Is it possible to justify independence of software elements by IEC 61508, part 3, Annex F, such that the safety-related components can be rated SIL 2 and the non-safety components (e.g. UI, comms.) can be left unrated, and still have an overall result that is rated as SIL 2?
In particular I am interested in views on this when the safety and non-safety elements are all running on a single processor, and the processor does not implement any form of hardware memory protection. There are all sorts of things one could do to ensure that there is non-interference of software elements, such as ensuring data integrity, data passing is strictly controlled and verified, task scheduling is deterministic (non-safety tasks guaranteed to terminate), and so on.
Would such techniques rigorously applied be sufficient?
This is a question that doesn't have a definite answer. The answer is merely opinion based or depends on specific conditions.
If you have a company/organization that will do the assessment or certification you should ask them (edit for clarification:) if your approach is OK. As far as I understand the standards for the development of safety-critical devices you have to document that you considered all possible risks and how you detect or prevent the possible faults.
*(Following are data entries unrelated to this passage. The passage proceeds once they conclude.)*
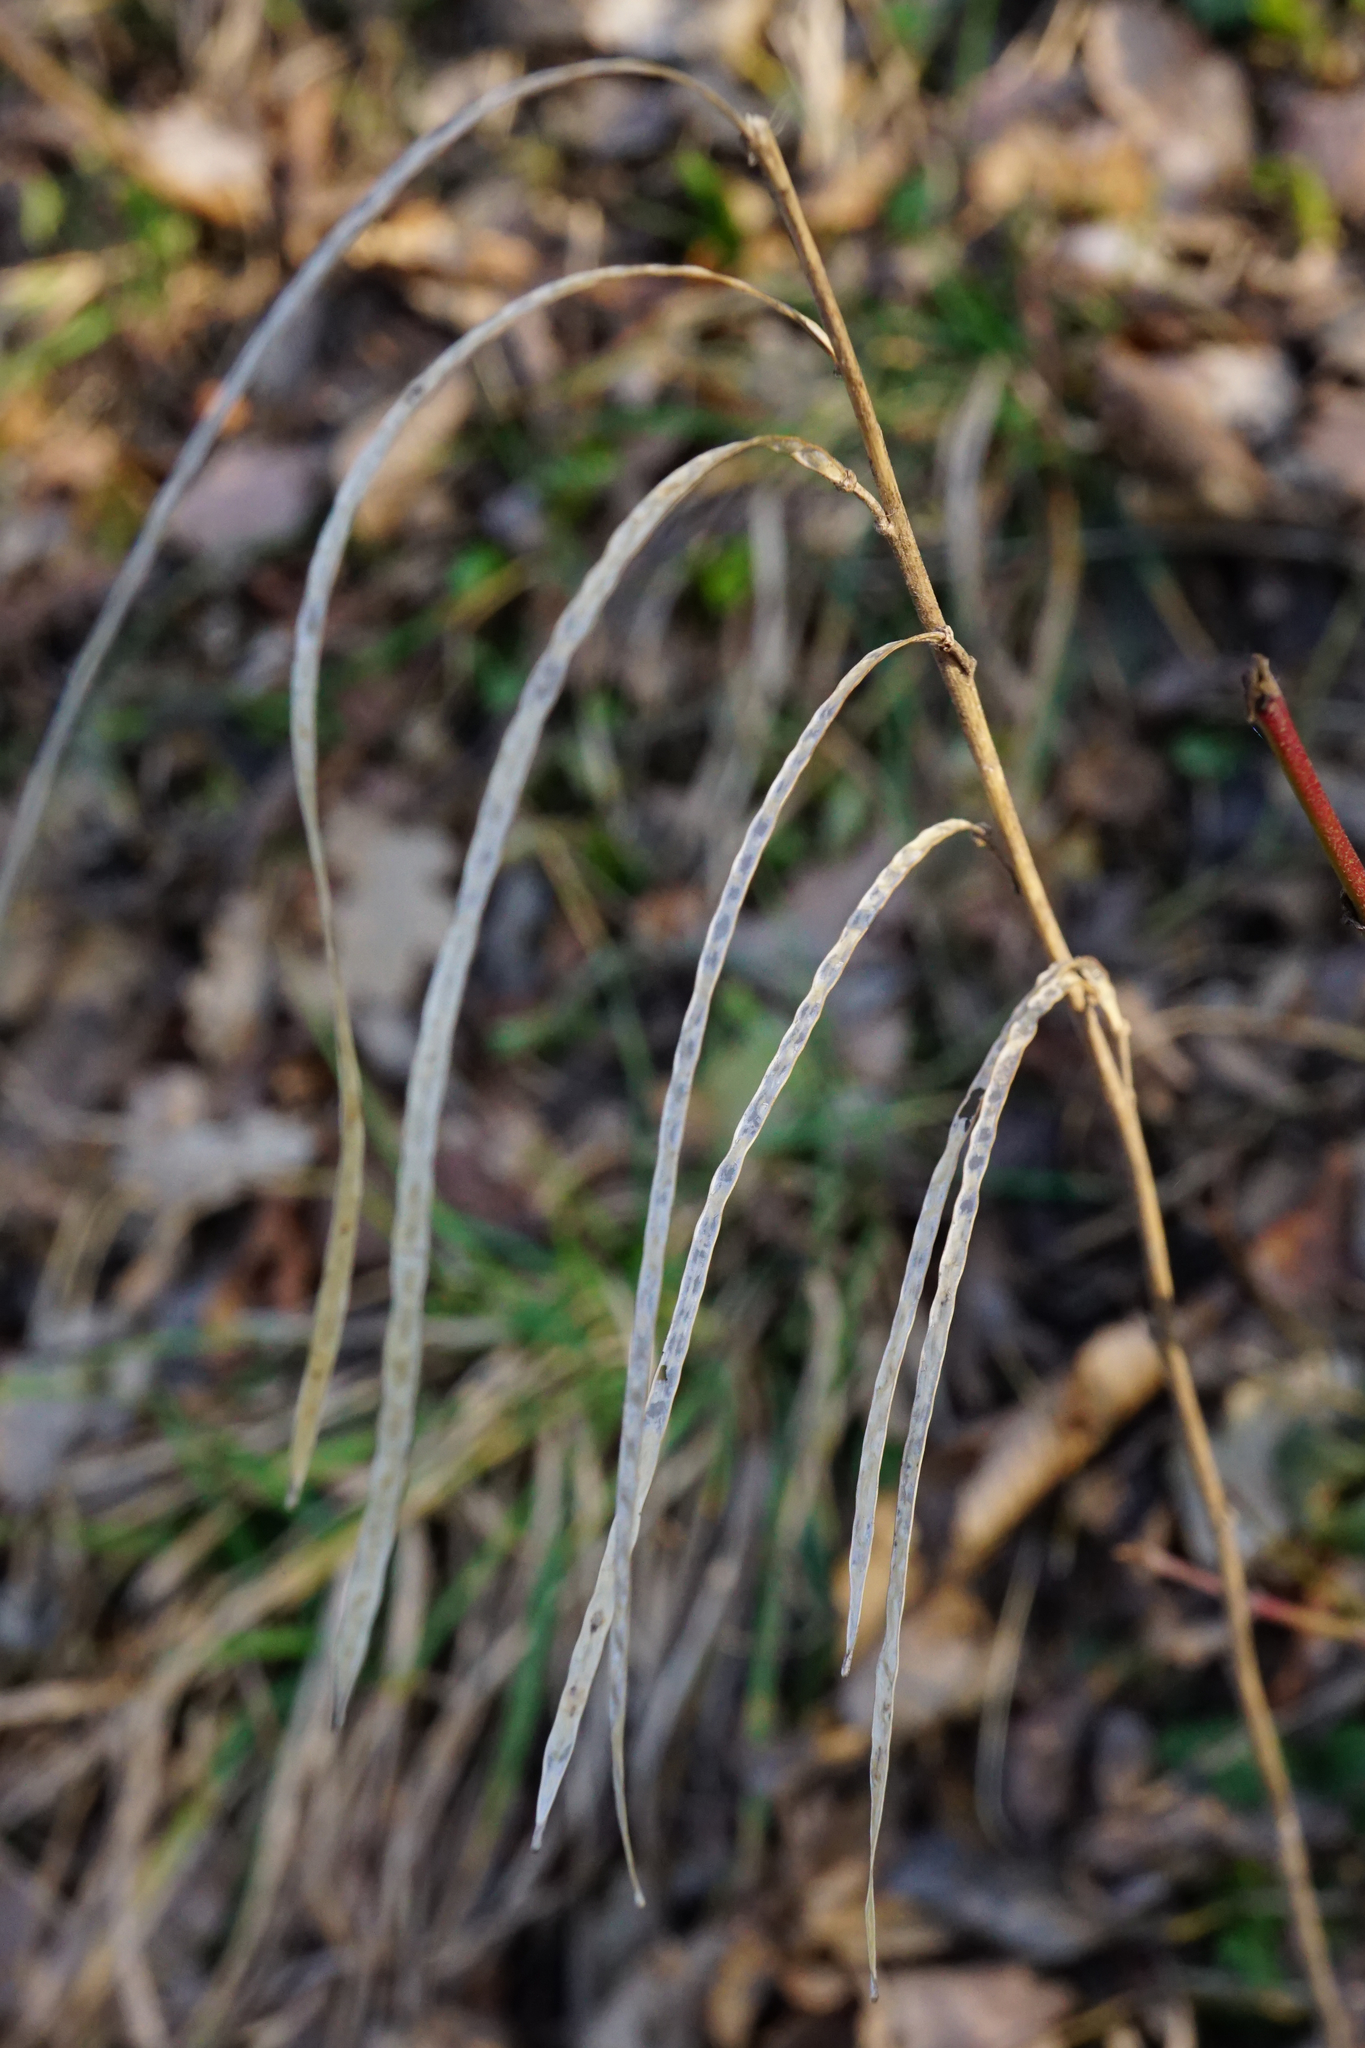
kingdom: Plantae
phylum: Tracheophyta
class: Magnoliopsida
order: Brassicales
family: Brassicaceae
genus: Pseudoturritis
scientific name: Pseudoturritis turrita
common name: Tower cress
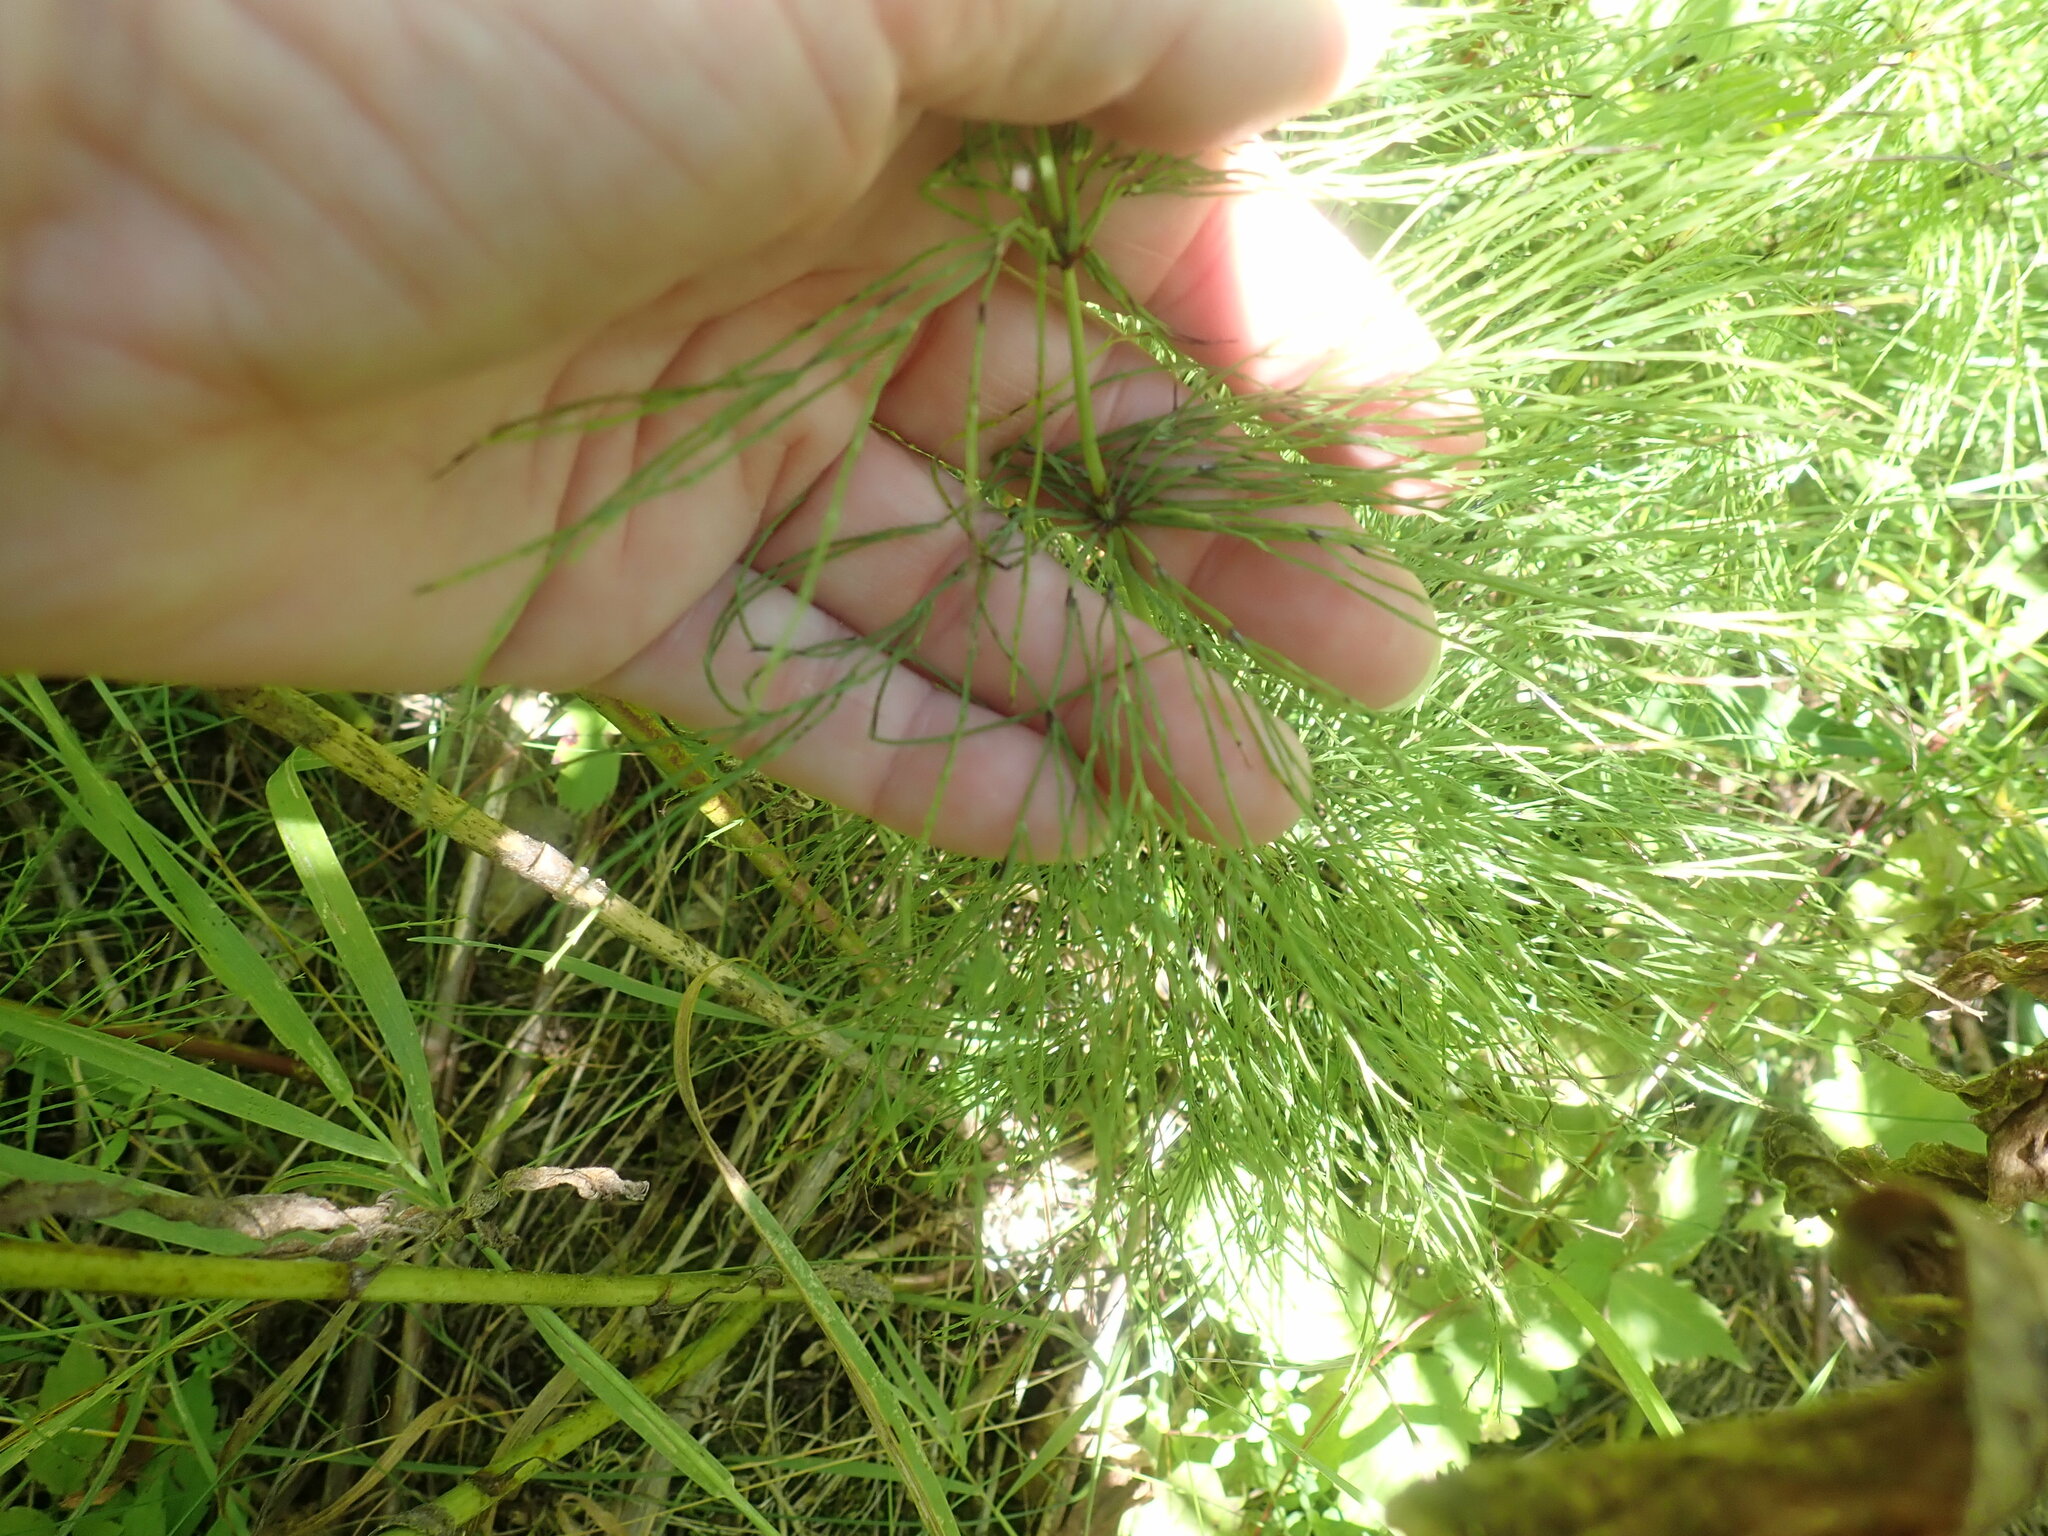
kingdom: Plantae
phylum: Tracheophyta
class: Polypodiopsida
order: Equisetales
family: Equisetaceae
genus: Equisetum
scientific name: Equisetum sylvaticum
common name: Wood horsetail
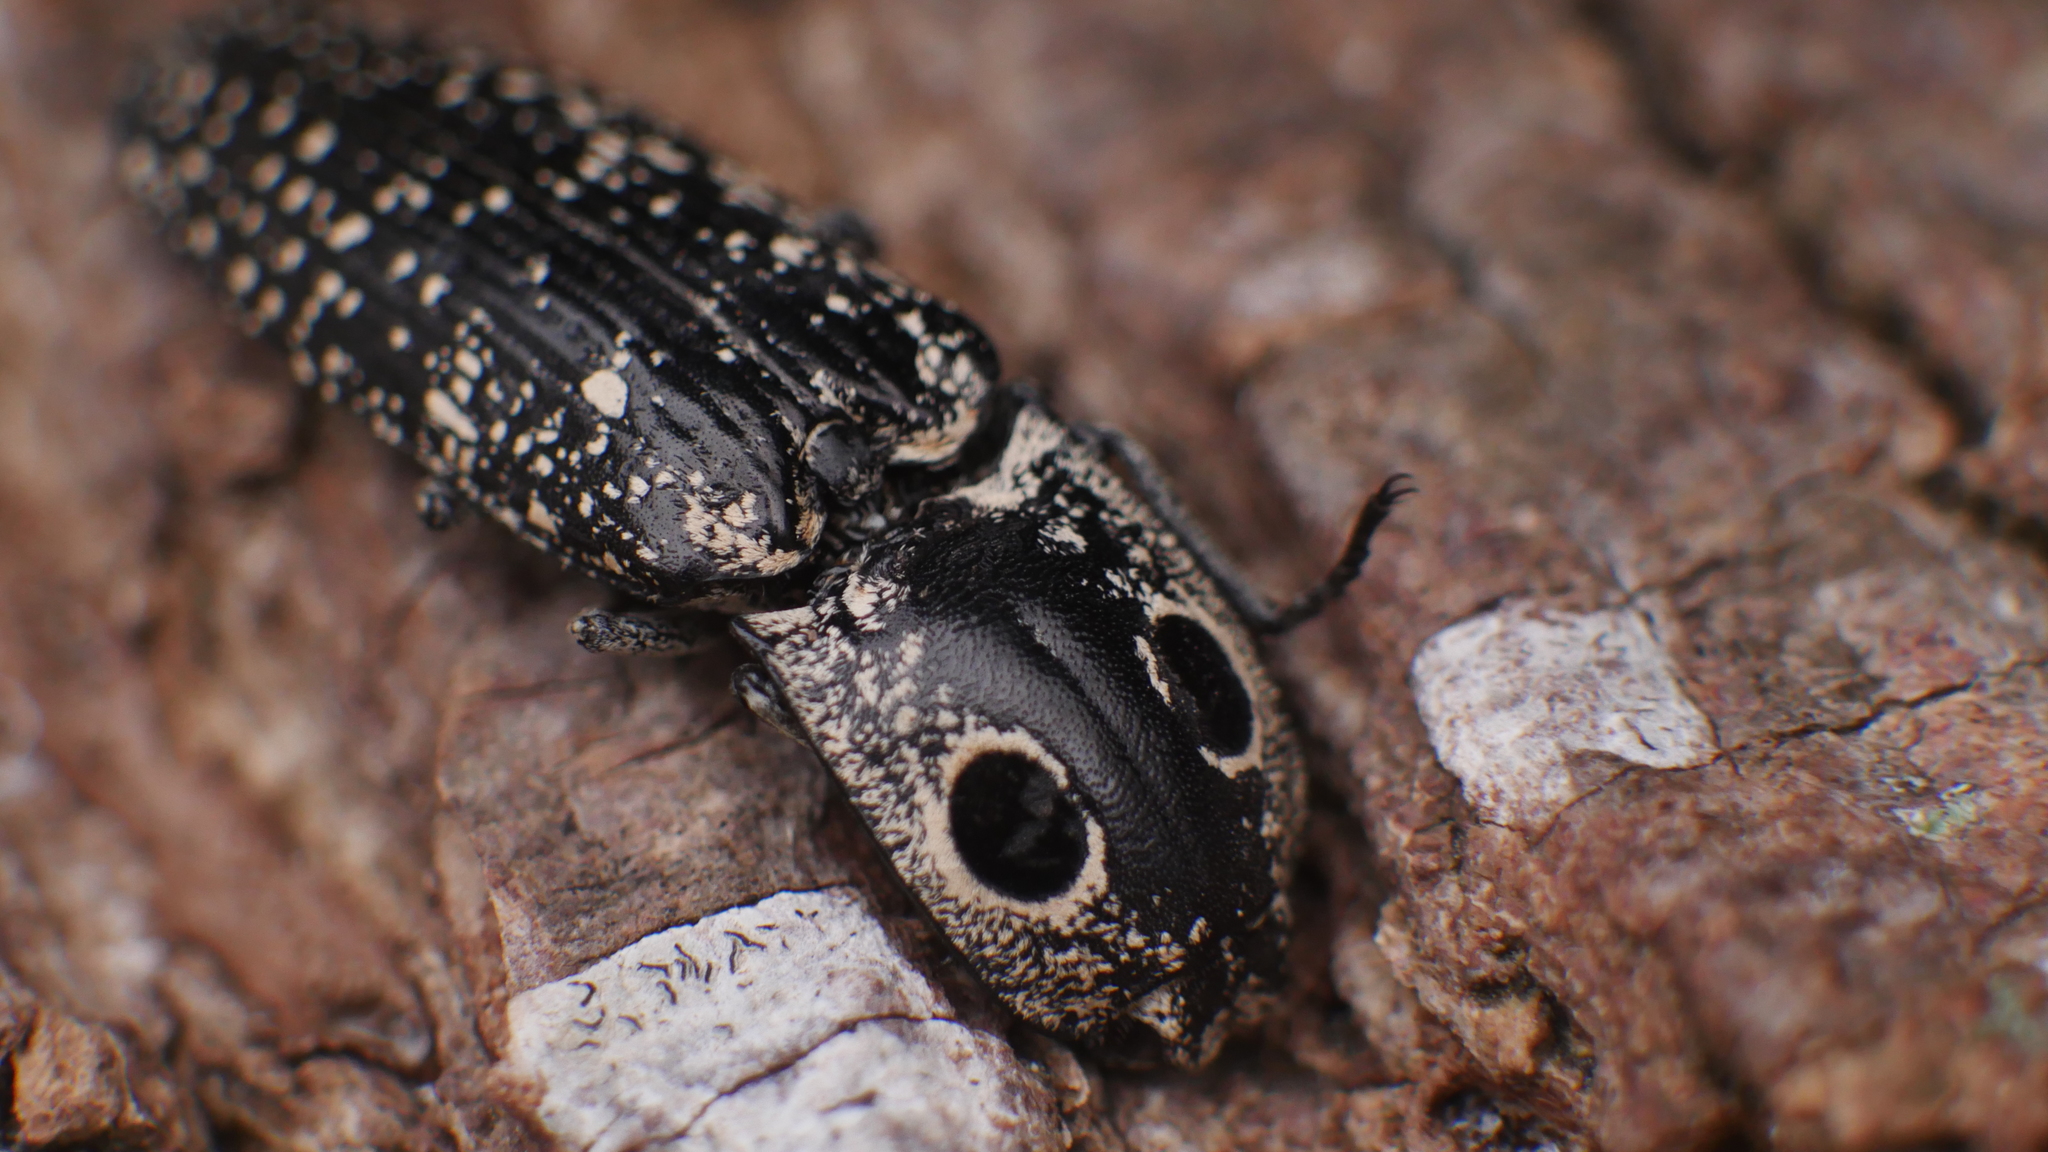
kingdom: Animalia
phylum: Arthropoda
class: Insecta
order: Coleoptera
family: Elateridae
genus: Alaus
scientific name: Alaus oculatus
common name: Eastern eyed click beetle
In a project to be certified to conform to a similar standard we put all safety-related data and code into specific memory sections and "lock" the safety-related data section by calculating a CRC after leaving the safety-related functions and check the CRC before entering again.
Additionally we check that the function to "lock" the data is called from the safety-related code section only by checking the return address. Any unexpected modification of the safety-related data will be detected, and the device will enter a safe state.
In our case this approach was sufficient to convince the people responsible for checking our software development.
Edit (to answer a comment)
Of course we are convinced ourselves that this solution is sufficient for the described purpose in the affected device.
This mechanism is only one part of the safety concept of the device.
The CRC mechanism described here is used to protect safety-related data in RAM against unwanted modification by non-safety functions to ensure independence of the safety-related functions from the non-safety functions. (It is not related to protecting the binary program in flash memory against modification. Of course we also do this using ECC flash and CRCs.)
Another edit: We also check periodically that the safety-related peripheral registers are not modified unexpectedly.
We have lots of other safety measures in the hardware and software, but these are not related to the question how to justify independence of software parts without an MPU.
The device which uses the technique described here conforms to a different standard with a safety level approx. between SIL 1 and SIL 2.
Of course every user must check if this solution is sufficient for a specific device.